Wednesday, September 24, 2014

Obama Success and Failure Stories

Success depends on three things: who says it, what he says, and of these three things, what he says is the least important.

John Morley (1838-1923), British liberal statesman, writer, and editor

I was never afraid of failure, for I would sooner fail than not be among the great.


John Keats (1795-1821), English poet

The times are approaching when history will consider ObamaCare a success or a failure – the 2014 midterms and end of the Obama Presidency in 2016.

Success Story

According to Farzad Mostashashi, MD, former national coordinator for HHS and President Obama, and founder of Alledade, a venture capital firm which works with primary care physicians to help them save Medicare money through Accountable Care Organizations, and Ob Kocher, a partner in Venrock, a venture firmthat invested in Alledade, the results of a McAllen, Texas, ACO founded in 2012, the results in McAllen have been “stunning,” with $20 million in Medicare savings (“A Health Care Success Story,” New York Times, September 23, 2014).

Doctors in the Texas ACO achieved these savings by focusing on diet and lifestyle savings and quick hospital follow-ups to teach patients about prevention. From 2012 to 2013, control of diabetes rose 11.8% and vaccinations went up 12.2%. Nationally 360 ACOs now serve 5.3 million Medicare beneficiaries, and similar results are expected across the nation.

Mostashari and Kocher predict “ A continued slowing of health care cost growth will ower a great deal to this revolution in how we pay for health care. It is a transformation is now being played out throughout the country – even in the little Texas town of McAllen.”

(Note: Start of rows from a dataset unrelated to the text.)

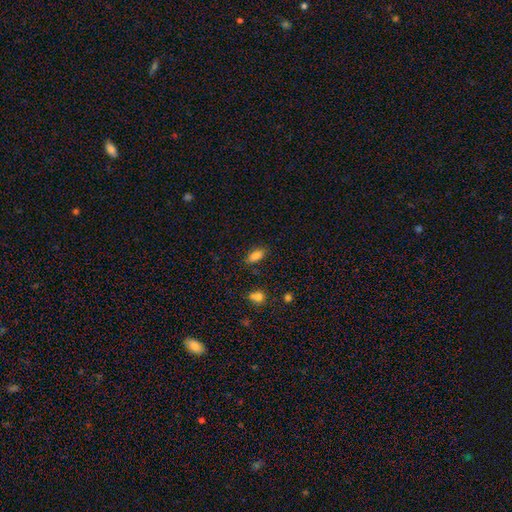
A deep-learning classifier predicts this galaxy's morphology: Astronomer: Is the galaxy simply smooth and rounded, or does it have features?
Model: smooth — 84%.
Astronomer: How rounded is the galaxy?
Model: in between — 86%.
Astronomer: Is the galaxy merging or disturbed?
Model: none — 82%.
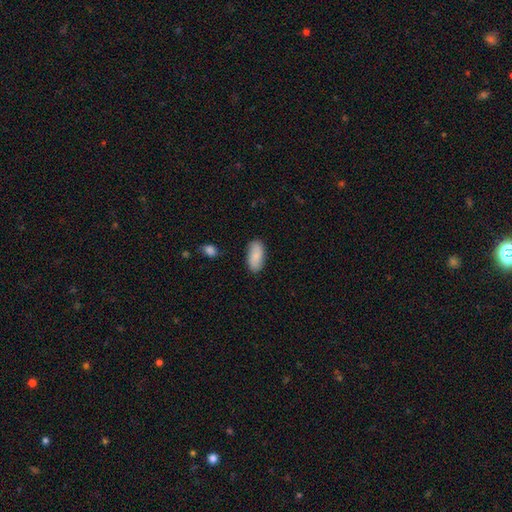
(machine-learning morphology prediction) This appears to be a smooth galaxy with no disk features (86%) that is in between round and cigar-shaped (91%). Merging: none (84%).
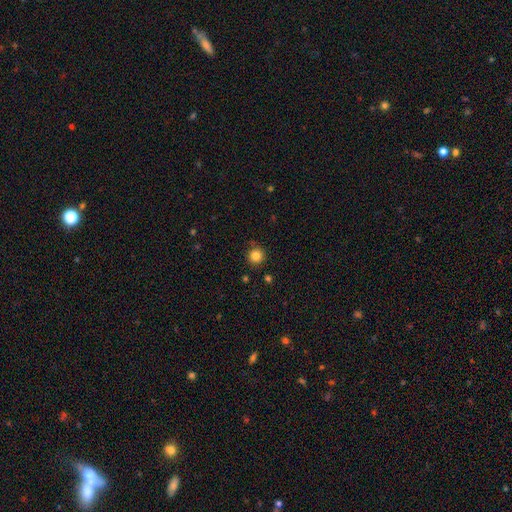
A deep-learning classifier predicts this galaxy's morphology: Q: Smooth or featured?
A: smooth (84%); runner-up: star or artifact (12%)
Q: How rounded?
A: round (95%); runner-up: in between (4%)
Q: Merging?
A: none (87%); runner-up: minor disturbance (8%)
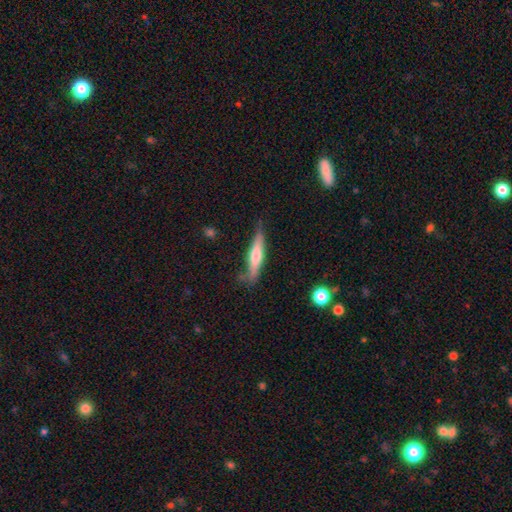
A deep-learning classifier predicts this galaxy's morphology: The model was most divided on "smooth or featured": featured or disk: 50%, smooth: 44%, star or artifact: 6%. More confident: merging — none (74%).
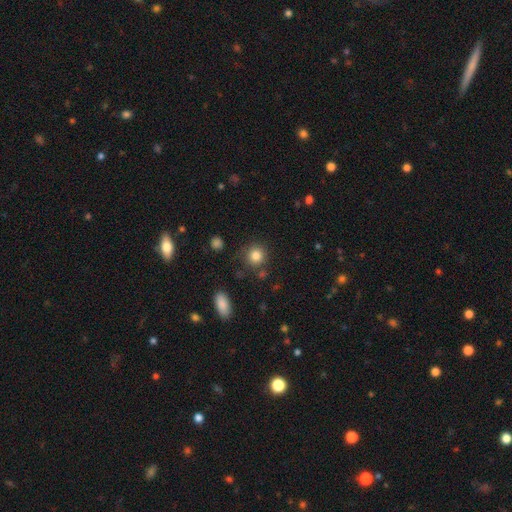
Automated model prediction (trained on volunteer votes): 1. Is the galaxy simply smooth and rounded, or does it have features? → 84% smooth, 11% star or artifact, 6% featured or disk.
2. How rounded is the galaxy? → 89% round, 10% in between, 1% cigar-shaped.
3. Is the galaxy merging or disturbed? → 81% none, 11% minor disturbance, 5% merger, 4% major disturbance.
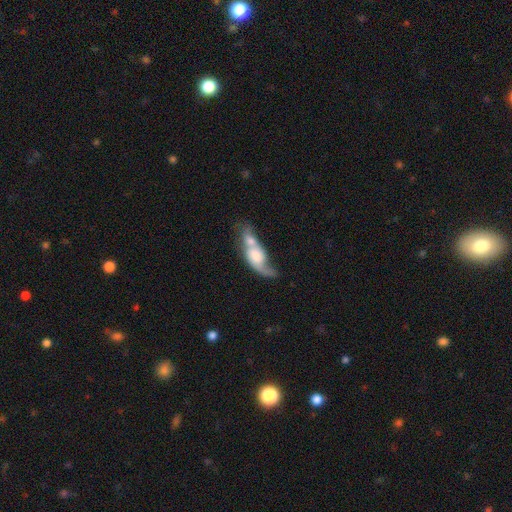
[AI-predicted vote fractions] featured or disk 50%, smooth 43%, star or artifact 7%. Down the decision tree: edge-on disk — no (85%); merging — merger (62%).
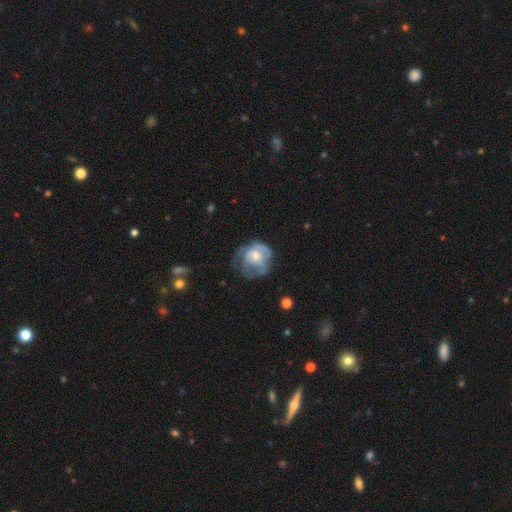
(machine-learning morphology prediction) This is possibly a featured or disk galaxy (52%). It is clearly not viewed edge-on (97%). Bar: likely no (78%). Spiral arm pattern: possibly no (53%). Central bulge: possibly moderate (50%). Merging: marginally none (37%).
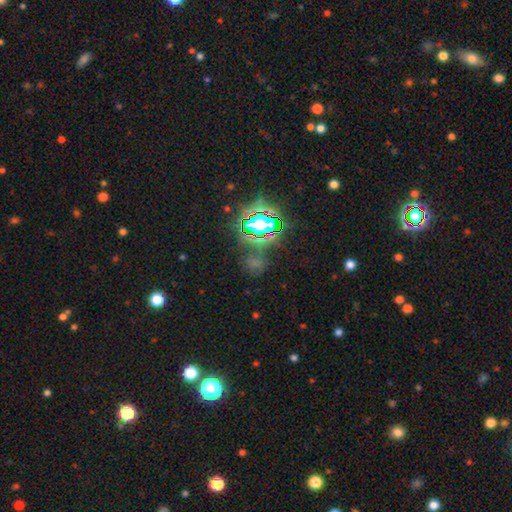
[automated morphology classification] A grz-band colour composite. It shows a star or artifact, not a galaxy (81%).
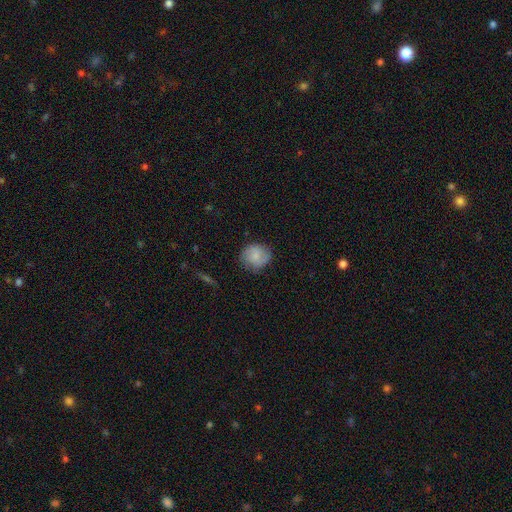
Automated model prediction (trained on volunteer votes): smooth-or-featured: smooth: 68% | featured or disk: 24% | star or artifact: 8%
  how-rounded: round: 81% | in between: 17% | cigar-shaped: 1%
  merging: none: 77% | minor disturbance: 18% | major disturbance: 5% | merger: 1%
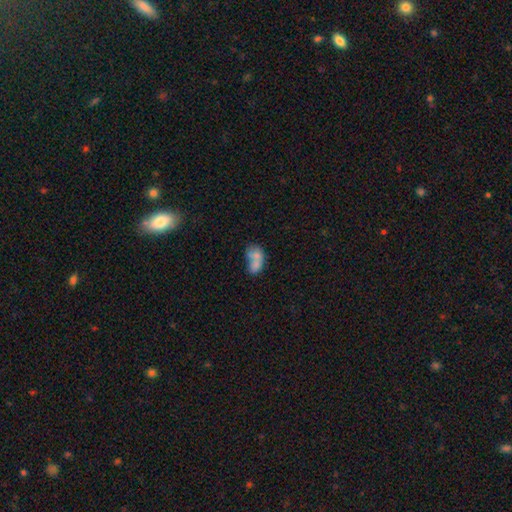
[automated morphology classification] This appears to be a smooth galaxy with no disk features (69%) that is in between round and cigar-shaped (74%). Merging: merger (69%).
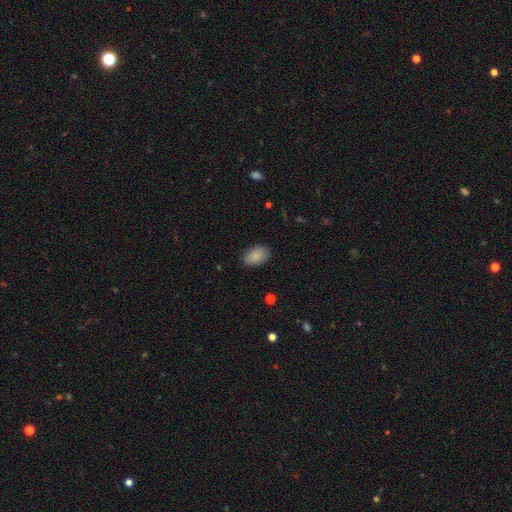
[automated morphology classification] A smooth galaxy with no disk features (86%) that is in between round and cigar-shaped (88%). Merging: none (85%).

What Mostashari and Kocher do not say is that physicians are not happy with ObamaCare with 46% giving it a D or F grade and only 25% giving it an A or B grade. ACOs are important in the ObamCare scheme of things. but they are usually least important in the eyes of physicians.

Failures

Meanwhile critics of Obama and ObamaCare are hard at it. They are criticizing the President on many multiple fronts. John Hawkins in the September 23 issue of Townhall gives six reasons Barack Obama is a failed president.

1) He was unprepared for the job

Hawkins says of Obama: “ He had never run a business. He had never been a governor. His performance as a state senator in Illinois and during his very brief time as a senator was undistinguished. There was nothing about Barack Obama’s background that should have led anyone to think that he would be up to the job of being President and as it turns out, he isn’t.”

2) His aims are ideological and political, not practical:

“ Obama starts with the assumption that anything that’s good for him, the Democrat Party, and for liberalism must be good for the country by default. Sadly, the long line of broken promises, mishaps, and disasters that have defined his presidency say otherwise.”

3) He doesn't know how to work with Congress:

“Obama’s standard modus operandi is to propose something he knows Republicans will oppose, then trash them non-stop, refuse to meet with them, and cap it all off by complaining that they won’t work with him on anything.”

4) He's narcissistic:

“Obama is always primarily interested in himself. Leaders in this country are supposed to be servants of the people, not their masters. Having a man like Obama, who views the great power he has as a way to serve himself is dangerous for our country."


5) He’s a poor planner who doesn’t think things through:

“This is not a man who spends a lot of time thinking about the consequences of his actions before he makes a decision, which is a pretty scary trait for the President of the United States.”


6) He's habitually dishonest:

“When you’re dealing with a bald faced liar like Barack Obama, you always know that nothing he says means anything more than, “If you like your health care plan, you can keep it.”


This are harsh assessments, and I do not agree with much of them. But neither do I agree that ObamaCare is an unqualified success.